## Task description
Extract the passage from the article on Ahmed El-Khatib's detention and illness between "El-Khatib's sister Fatma" and "the sister said.", inclusive, copying it verbatim.

## Selected text
======
Calls for release of young Egyptian prisoner El-Khatib after rare disease diagnosis

Hadeer El-Mahdawy , Sunday 26 Mar 2017

Ahmed El-Khatib
Ahmed El-Khatib (Photo: Facebook )

Several campaigns and prominent figures in Egypt are calling for the release from prison of 21-year-old Ahmed El-Khatib after he was diagnosed with the rare disease visceral leishmaniasis.

El-Khatib's sister Fatma told Ahram Online on Sunday that the family wants a pardon for her brother, who is currently receiving treatment in Abassiya Fever Hospital and is not allowed family visits, so that he can be treated at a private hospital or abroad.

"Ahmed is suffering from severe immunodeficiency, weight loss, loss of appetite, his liver and spleen have swollen, and he urgently needs treatment or the disease will lead to his death. Any simple infection could kill him, and we are not able to follow his medical condition," added Fatma El-Khatib.

El-Khatib was arrested in 2014 after he returned to Egypt from a visit to Turkey and was sentenced in 2016 to 10 years in prison for belonging to a terrorist group and disrupting public order.

"His health started to deteriorate after he was moved to Wadi El-Natron prison in May 2016," the sister said.

An online campaign and several human rights groups, including the Freedom for the Brave campaign, have called for his release to receive proper treatment.

El-Khatib's family launched a campaign calling for his release in late February after he started suffering from fatigue.

The family says it submitted numerous complaints to the Prisons Administration, the public prosecutor, and the National Council for Human Rights (NCHR), as well as the Egyptian president.

Article 36 of the law 396 on prison regulation says "any sentenced prisoner whose doctor determines suffers of a disease that puts his life at risk or disables him should be checked by the head of medical department of prisons to determine if he should be released [for treatment]."

Before he was arrested, El-Khatib was a student of bio-technology at Misr University for Science and Technology.
======
## Data
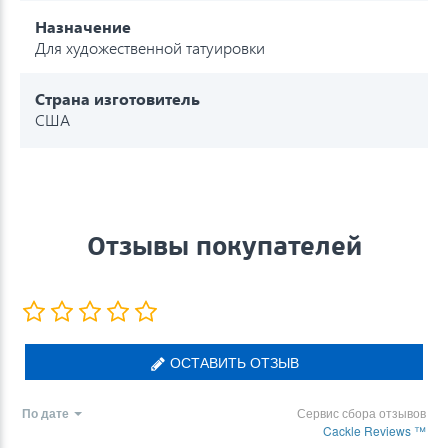
Назначение
Для художественной татуировки
Страна изготовитель
США
Отзывы покупателей
ОСТАВИТЬ ОТЗЫВ
По дате
Сервис сбора отзывов
Cackle Reviews ™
======
## Response
El-Khatib's sister Fatma told Ahram Online on Sunday that the family wants a pardon for her brother, who is currently receiving treatment in Abassiya Fever Hospital and is not allowed family visits, so that he can be treated at a private hospital or abroad.

"Ahmed is suffering from severe immunodeficiency, weight loss, loss of appetite, his liver and spleen have swollen, and he urgently needs treatment or the disease will lead to his death. Any simple infection could kill him, and we are not able to follow his medical condition," added Fatma El-Khatib.

El-Khatib was arrested in 2014 after he returned to Egypt from a visit to Turkey and was sentenced in 2016 to 10 years in prison for belonging to a terrorist group and disrupting public order.

"His health started to deteriorate after he was moved to Wadi El-Natron prison in May 2016," the sister said.